Indonesian Political, Business & Finance News

Govt seeks CGI loans to plug deficit

| Source: JP

Govt seeks CGI loans to plug deficit

Dadan Wijaksana, The Jakarta Post, Nusa Dua, Bali

The government once again was reduced to begging foreign donors
for fresh loans to help finance the state budget despite rising
demands for an end to reliance on foreign loans.

Minister of Finance Boediono told the country's traditional
foreign donors grouped in the Consultative Group on Indonesia
(CGI) that the country would need at least US$2.65 billion to
help plug the 2003 state budget deficit.

The two-day 12th annual CGI meeting on the resort island of
Bali was opened on Tuesday. The closed-door meetings were taking
place under heavy security in the wake of the Oct. 12 terrorist
bombing incidents that rocked Bali and killed nearly 200 people.

The World Bank, which is coordinating 21 donor countries and
seven multilateral agencies, is expected to announce the new CGI
loan pledge on Wednesday.

The government has been facing increasing pressure from
various quarters to quickly end the country's dependency on
foreign loans as the size of the country's sovereign debt has now
grown to an alarming level and will place a great burden on
future generations.

The government's foreign debt is currently estimated at about
$70 billion.

During the pre-CGI meeting on Sunday in Yogyakarta, hundreds
of demonstrators staged a rally to call for an end to CGI loans.
The demonstration ended in violence as police fired warning shots
and beat protesters to disperse them.

Critics have also argued that much of the foreign loans have
been embezzled, particularly during the more than 30 year rule of
former authoritarian president Soeharto, thus providing little
benefit for the people and the overall economy.

A number of non-governmental organizations (NGOs) have even
launched a campaign to push the government to halt debt
repayments on the ground that past loans were embezzled and the
foreign creditors had not done nothing about it.

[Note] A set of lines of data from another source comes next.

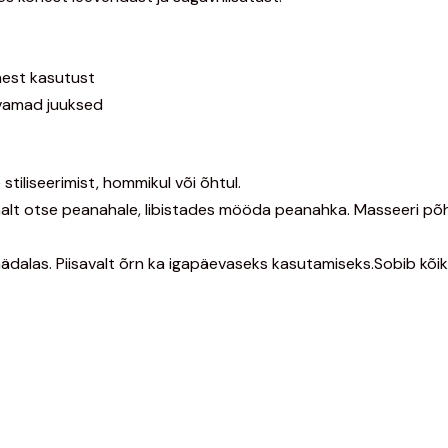
mest kasutust
vamad juuksed
stiliseerimist, hommikul või õhtul.
lt otse peanahale, libistades mööda peanahka. Masseeri põhjali
las. Piisavalt õrn ka igapäevaseks kasutamiseks.Sobib kõikide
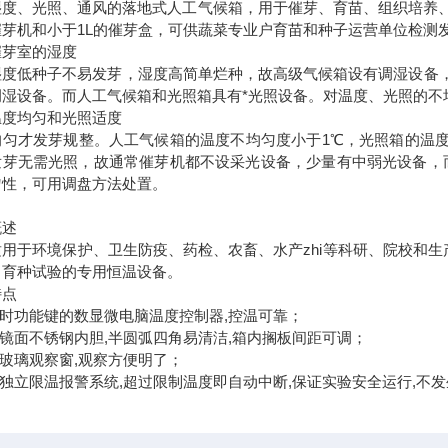
度、光照、通风的落地式人工气候箱，用于催芽、育苗、组织培养、周期
芽机和小于1L的催芽盒，可供蔬菜专业户育苗和种子运营单位检测发芽
催芽室的湿度
湿度低种子不易发芽，湿度高简单烂种，故高级气候箱设有调湿设备，其
调湿设备。而人工气候箱和光照箱具有*光照设备。对温度、光照的不
温度均匀和光照适度
均匀才发芽规整。人工气候箱的温度不均匀度小于1℃，光照箱的温度
芽无需光照，故通常催芽机都不设采光设备，少量有中弱光设备，而人工
匀性，可用调盘方法处置。
概述
于环境保护、卫生防疫、药检、农畜、水产zhi等科研、院校和生产
、育种试验的专用恒温设备。
特点
定时功能键的数显微电脑温度控制器,控温可靠；
用镜面不锈钢内胆,半圆弧四角易清洁,箱内搁板间距可调；
用玻璃观察窗,观察方便明了；
有独立限温报警系统,超过限制温度即自动中断,保证实验安全运行,不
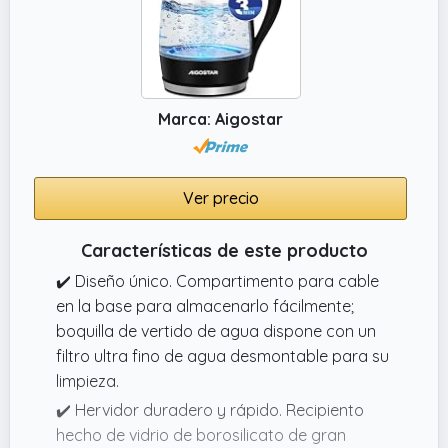
✔️ MÁXIMA SEGURIDAD DE USO Cuenta con
desconexión automática y protección
contra sobrecalentamiento, ofreciendo un
uso seguro y evitando daños en el aparato.
Marca: Aigostar
Ver precio
Características de este producto
✔️ Diseño único. Compartimento para cable
en la base para almacenarlo fácilmente;
boquilla de vertido de agua dispone con un
filtro ultra fino de agua desmontable para su
limpieza.
✔️ Hervidor duradero y rápido. Recipiento
hecho de vidrio de borosilicato de gran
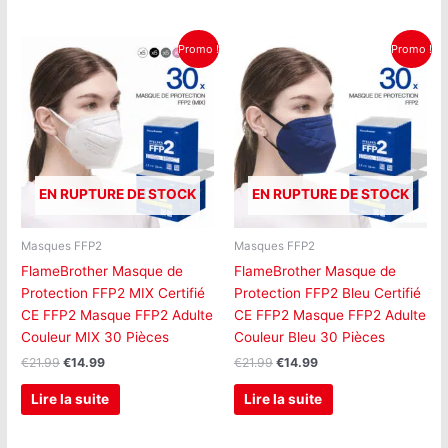
Le
Le
Le
Le
Promo !
Promo !
prix
prix
prix
prix
initial
actuel
initial
actuel
était :
est :
était :
est :
€21.99.
€14.99.
€21.99.
€14.99.
EN RUPTURE DE STOCK
EN RUPTURE DE STOCK
Masques FFP2
Masques FFP2
FlameBrother Masque de
FlameBrother Masque de
Protection FFP2 MIX Certifié
Protection FFP2 Bleu Certifié
CE FFP2 Masque FFP2 Adulte
CE FFP2 Masque FFP2 Adulte
Couleur MIX 30 Pièces
Couleur Bleu 30 Pièces
€
21.99
€
14.99
€
21.99
€
14.99
Lire la suite
Lire la suite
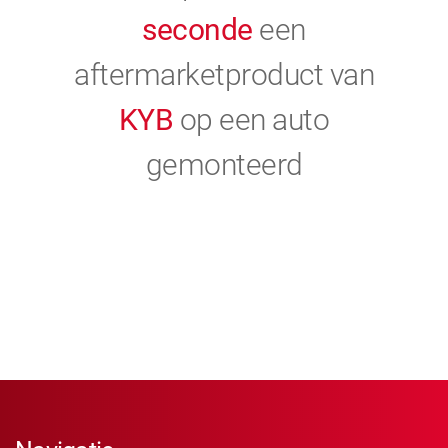
seconde
een
aftermarketproduct van
KYB
op een auto
gemonteerd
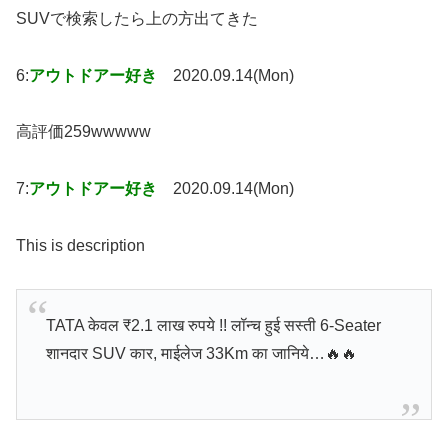
SUVで検索したら上の方出てきた
6:
アウトドアー好き
2020.09.14(Mon)
高評価259wwwww
7:
アウトドアー好き
2020.09.14(Mon)
This is description
TATA केवल ₹2.1 लाख रुपये !! लॉन्च हुई सस्ती 6-Seater
शानदार SUV कार, माईलेज 33Km का जानिये…🔥🔥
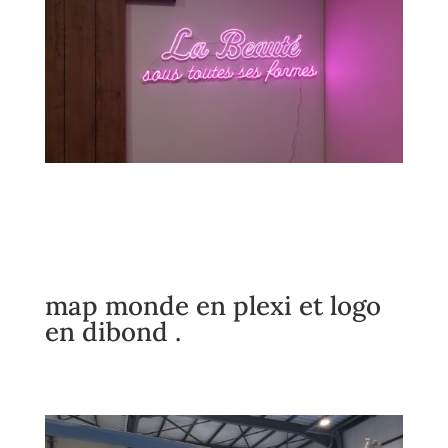
map monde en plexi et logo
en dibond .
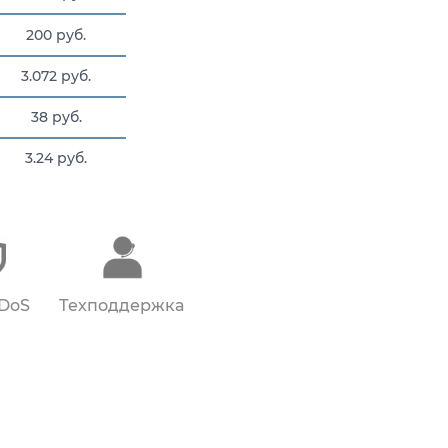
200 руб.
3.072 руб.
38 руб.
3.24 руб.
3.24 руб.
DDoS
Техподдержка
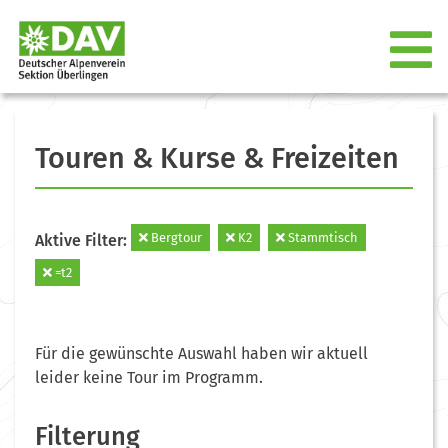
Touren & Kurse & Freizeiten
Bergtour
K2
Stammtisch
Aktive Filter:
=t2
Für die gewünschte Auswahl haben wir aktuell
leider keine Tour im Programm.
Filterung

There is also now growing pressure for the government not to
renew the International Monetary Fund (IMF) loan program when it
expires at the end of this year. The Fund has been providing a
three-year $5 billion loan facility to finance various reform
programs. But critics have said the IMF programs were too harsh,
creating great difficulties for the people.

Despite the pressure, the government said that the CGI loans
were still crucial to help finance the 2003 state budget deficit
projected at 1.8 percent of gross domestic product (GDP), or
equal to Rp 34 trillion (about $3.8 billion). The remaining money
to finance the deficit will come from the sale of assets under
the Indonesian Bank Restructuring Agency (IBRA) and proceeds from
privatization of state-owned companies.

The smaller amount of the CGI loans asked for by the
government, compared to last year's pledges of around $3.14
billion, is an indication that the government is trying hard to
reduce dependency on foreign loans.

Meanwhile, State Minister for National Development Planning
Kwik Kian Gie was quoted by Metro TV as saying that under the
current situation, the government had no other alternative but to
continue asking for CGI loans.

He said that ending dependency on foreign loans could be
brought about if the government was serious in curbing rampant
corruption here.

He pointed out that the government could gain some Rp 80
trillion in additional tax revenue if it could clean up
corruption in the tax sector alone.

Meanwhile, a senior government official told reporters that
one of the agendas of the CGI meeting was to discuss the
possibility of the country obtaining debt swap deals from the
foreign donors as part of the effort to reduce the country's debt
burden.

Kunsatwanto, secretary in the Office of the State Minister for
National Development Planning, said that the donors would assess
the recent debt-to-education swap agreement between Indonesia and
Germany, under which the latter would allow Indonesia not to pay
some 50 million deutsche marks in loans on condition that an
equal amount was spent on developing the education sector here.